#### [Document segment]
+ + + + + + +
# Outside water faucet



## shasta2 (Aug 29, 2007)

I'm trying to replace the washer on an outside faucet. I can get the wheel handle off and the next nut off, but can't get the 2nd nut off to pull out the stem. I've tried soaking it with WD-40 and Liquid Wrench for a few days. It still won't budge. I'm holding onto the main part of the faucet with another wrench so I don't break a pipe, but it's so close to the brick that I'm having a hard time getting leverage on both wrenches.


----------



## blues_harp28 (Jan 9, 2005)

Hi this will sound strange..instead of trying to undo the nut give it a slight turn clockwise as though you are tightening it.
This sometimes will free up the gunk [not a technical term] in the nut.

Also try using an open ended spanner that fits the nut exactly.


----------



## wacor (Feb 22, 2005)

Any way you could get a picture of the outside. I am a bit confused as to what you are describing.

are you unable to soldier? or is the pipe inside not accessible?


----------



## hewee (Oct 26, 2001)

You try turning it the other way?


----------



## shasta2 (Aug 29, 2007)

I will definately try turning it the other way a tad!!! and I'll let you know. 

wacor,I'm still trying to send a picture of it.

Thanks guys !!!


----------



## wacor (Feb 22, 2005)

shasta2 said:


> I will definately try turning it the other way a tad!!! and I'll let you know.
> 
> wacor,I'm still trying to send a picture of it.
> 
> Thanks guys !!!


the easiest way for me to post a pic is using photobucket

i never had luck sending as an attachment


----------



## hewee (Oct 26, 2001)

Just upload image to this site http://xs.to/ and then post the link here.


----------



## JohnWill (Oct 19, 2002)

hewee said:


> Just upload image to this site http://xs.to/ and then post the link here.


*hewee*, why go to all that trouble, he can attach the post directly here.
+ + + + + + +
Collected data
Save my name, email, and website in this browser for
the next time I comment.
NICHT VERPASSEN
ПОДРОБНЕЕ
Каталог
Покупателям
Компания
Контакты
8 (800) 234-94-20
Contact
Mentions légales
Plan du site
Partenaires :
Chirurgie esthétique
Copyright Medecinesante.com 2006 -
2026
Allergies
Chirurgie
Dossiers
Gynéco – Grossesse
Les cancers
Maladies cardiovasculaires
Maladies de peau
+ + + + + + +
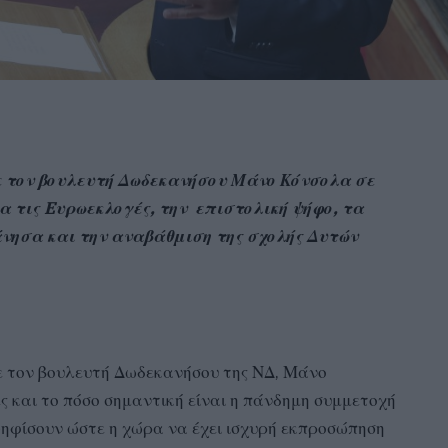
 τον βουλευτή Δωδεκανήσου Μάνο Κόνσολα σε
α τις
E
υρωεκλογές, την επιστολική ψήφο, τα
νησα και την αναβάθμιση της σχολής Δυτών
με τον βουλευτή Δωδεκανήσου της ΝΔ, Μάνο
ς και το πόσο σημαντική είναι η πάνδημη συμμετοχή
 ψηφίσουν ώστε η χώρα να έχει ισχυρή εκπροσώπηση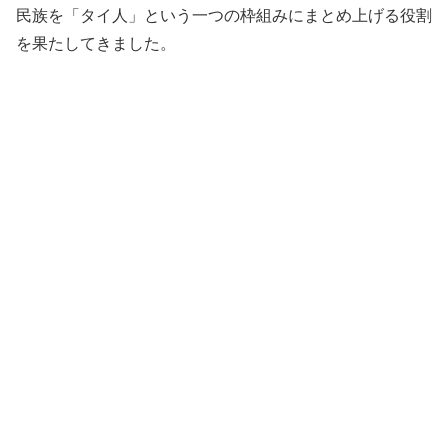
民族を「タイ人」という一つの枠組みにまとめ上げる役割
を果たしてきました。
+ + + + + + +
#### [Set of tasks]
- a) In the outside faucet thread, why does blues_harp28 suggest giving the stuck nut a slight clockwise turn? Answer in one to three sentences.
- b) Please carry the outside faucet thread further, starting after its last post.
None of the tasks need these records.

#### [Answers for each item]
- a) blues_harp28 suggests turning the nut slightly clockwise, as though tightening it, because this sometimes frees up the gunk in the nut.

- b)
To post a screen shot of the active window, hold the _*Alt*_ key and press the *PrtScn* key. Open the Windows PAINT application and _*Paste*_ the screen shot. You can then use PAINT to trim to suit, and save it as a JPG format file. To upload it to TSG, open the full reply window and use the _*Manage Attachments*_ button to upload it here.


----------



## hewee (Oct 26, 2001)

Bigger image and size can be at other image hosting site the what you attach here.


----------



## JohnWill (Oct 19, 2002)

hewee said:


> Bigger image and size can be at other image hosting site the what you attach here.


There really is no reason to need more than 300kb JPG or GIF file for any graphic that you'll want to display here, so I fail to see the point.


----------



## shasta2 (Aug 29, 2007)

I'm sorry I haven't replied yet. I have been very busy with my friend who's sister died suddenly. Will post again soon with pics...
Shasta2


----------



## hewee (Oct 26, 2001)

JohnWill said:


> There really is no reason to need more than 300kb JPG or GIF file for any graphic that you'll want to display here, so I fail to see the point.


Some people don't know how to edit images or get the size down and have dig. cameras so it they take the picture and it is too big to upload here and they don't how to get the size down then they can just upload it to a host site without having to edit anything.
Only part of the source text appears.